Along with a core of mainstream theater and production companies that offer regular, full seasons of plays, New Orleans is home to performance ensembles and collaboratives whose mission centers on originality and experimentation in both form and content. Some groups are also known for nurturing a sense of activism and social consciousness.
One way to get to know some of these innovators is to attend the annual New Orleans Fringe Festival. Each November the multi-day event draws dozens of performing groups from local area and around the country. An extravaganza of theater, dance, music and performance art, the festival is certain to expose audiences to experiences they’ve never encountered before. See highlights of last year’s festival at nofringe.org where you can also get a preview of the 2014 event.
Meanwhile, here are snapshots of recent works by just a few of the established local troupes that have become known for their creative methods of storytelling or social and political activism.

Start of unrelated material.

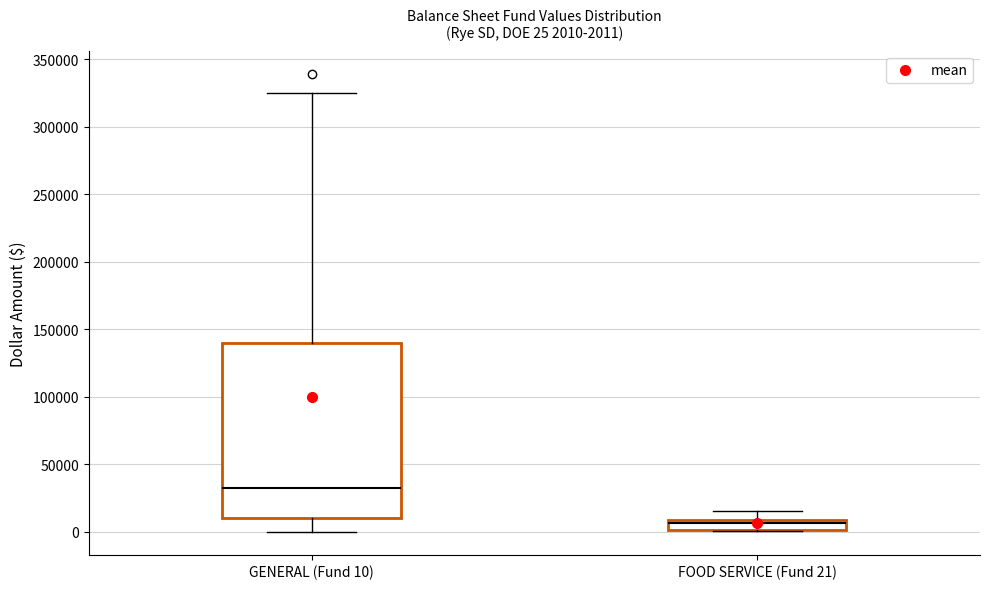

Comparing the boxes themselves (not the whiskers), which one is the tallest?

GENERAL (Fund 10)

Theater ensemble New Noise continues to garner attention for its original work “Runnin’ Down the Mountain,” the story of a brother and sister living on their family’s orchard in the Great Smoky Mountains. The production premiered in January 2013, followed by an abbreviated “Runnin’ House Party” that toured last fall to six cities and played at the New Orleans Fringe Festival.
The performance mixes original and traditional music, live looping and soundscapes with visual storytelling, according to the troupe’s artistic team. They recently announced completion of a mini-documentary called “The A-Side and the B-Side,” a short film that explains how “Runnin’ Down the Mountain” tells a story through sound.
See newnoise.org for more information.
“Runnin’ Down the Mountain” by New Noise | Bruce France photo
Skin Horse Theater
In the view of the artistic minds at Skin Horse Theater, Shakespeare’s best-known tragedy deserved a fresh retelling, and last month the company delivered a radically different performance of “Macbeth.”
Described by the collective as “Shakespeare meets David Lynch,” the February production took its audience inside the twisted psyche of a murderer and his queen, in part through the creative choreography of Angelle Hebert.
Keep an eye out for future Skin Horse productions by checking in at skinhorsetheater.org.
Skin Horse Theatre’s “Macbeth”
Cripple Creek Theatre Company
One of the most rigorous and socially conscious troupes in the region has a treat for audiences slated in May. Described by director and company founder Andrew Vaught as “a musical unlike any other,” Marc Blitzstein’s “The Cradle Will Rock” presents the struggles of everyday people fighting against a nearly overwhelming power.
“This paean to the right of individuals to make a decent living could find no better location than the right-to-work state of Louisiana,” Vaught says, referring to the state’s longtime resistance to labor unions. The production fits the mission of presenting plays of “cultural, historical and political relevance “ in order to provoke action.
“Our season explores the struggle for possession and freedom in a world where both are quickly eclipsing,” Vaught says. In December the company presented “Under the Milk Wood,” by Dylan Thomas.
See more at cripplecreekplayers.org.
ArtSpot Productions and Mondo Bizarro
Art is not static, and many dramatists believe its true purpose is to open people’s eyes to human problems and possibilities. Last fall two local artist ensembles that share that belief teamed up to present a new outdoor performance that journeys into the heart of Louisiana’s disappearing wetlands.
“Cry You One,” which debuted at the Los Isleños Heritage and Cultural Society in St. Bernard, “celebrates the people and cultures of south Louisiana while turning clear eyes on the crisis of a vanishing cost,” says ArtSpot founder Kathy Randels.
The two companies partnered with a series of local organizations in an effort to increase public awareness of the crisis. In coming months they will present a series of salons across the Gulf Coast. For more information, check in at cryyouone.com where you can read interviews and cultural snapshots, and find links to “witness stories” about Louisiana as told by the people who have lived in the region for generations.
Reese Johanson (Collective)
The founder of this multidisciplinary performing arts company says it aims to force artists out of their comfort zone. Reese Johanson wants to create performance works that are “innovative, poignant, risky and human.”
Recently, the collective offered “Mascherarsi, a Masquerade Rock Opera,” which Johanson described as inspired by literary classics, great operas and the music of Monteverdi and Mozart. The cabaret-type experience featured a cast of more than a dozen performing artists, including Bremner Duthie.
See more at reesejohansoncollective.com.